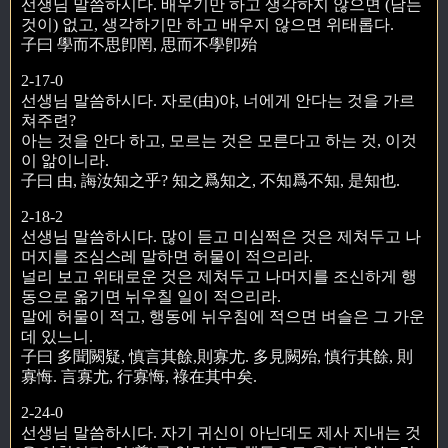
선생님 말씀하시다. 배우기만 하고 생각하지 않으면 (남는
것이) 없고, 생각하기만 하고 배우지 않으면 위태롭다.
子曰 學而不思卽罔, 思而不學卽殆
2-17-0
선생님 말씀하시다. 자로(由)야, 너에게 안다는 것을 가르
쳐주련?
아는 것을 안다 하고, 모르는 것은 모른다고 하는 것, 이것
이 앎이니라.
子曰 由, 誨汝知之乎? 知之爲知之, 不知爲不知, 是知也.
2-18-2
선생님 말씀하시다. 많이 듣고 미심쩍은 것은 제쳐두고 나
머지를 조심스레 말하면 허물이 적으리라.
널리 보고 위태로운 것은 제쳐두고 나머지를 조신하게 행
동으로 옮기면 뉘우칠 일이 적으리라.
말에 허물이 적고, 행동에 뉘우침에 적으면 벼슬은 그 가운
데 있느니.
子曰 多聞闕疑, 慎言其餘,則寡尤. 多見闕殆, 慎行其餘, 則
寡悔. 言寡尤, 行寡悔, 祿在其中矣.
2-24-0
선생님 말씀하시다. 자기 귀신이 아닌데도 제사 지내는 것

--

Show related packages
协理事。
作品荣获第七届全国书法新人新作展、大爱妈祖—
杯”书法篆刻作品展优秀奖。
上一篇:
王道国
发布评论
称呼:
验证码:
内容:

What the exercise asks
Looking at the data above, write out exactly the lines that start at the one containing "말에 허물이 적고, 행동에 뉘우침에 적으면 벼슬은 그 가운" and end at the one containing "선생님 말씀하시다. 자기 귀신이 아닌데도 제사 지내는 것"; include both and nothing beyond.

Solved exercise
말에 허물이 적고, 행동에 뉘우침에 적으면 벼슬은 그 가운
데 있느니.
子曰 多聞闕疑, 慎言其餘,則寡尤. 多見闕殆, 慎行其餘, 則
寡悔. 言寡尤, 行寡悔, 祿在其中矣.
2-24-0
선생님 말씀하시다. 자기 귀신이 아닌데도 제사 지내는 것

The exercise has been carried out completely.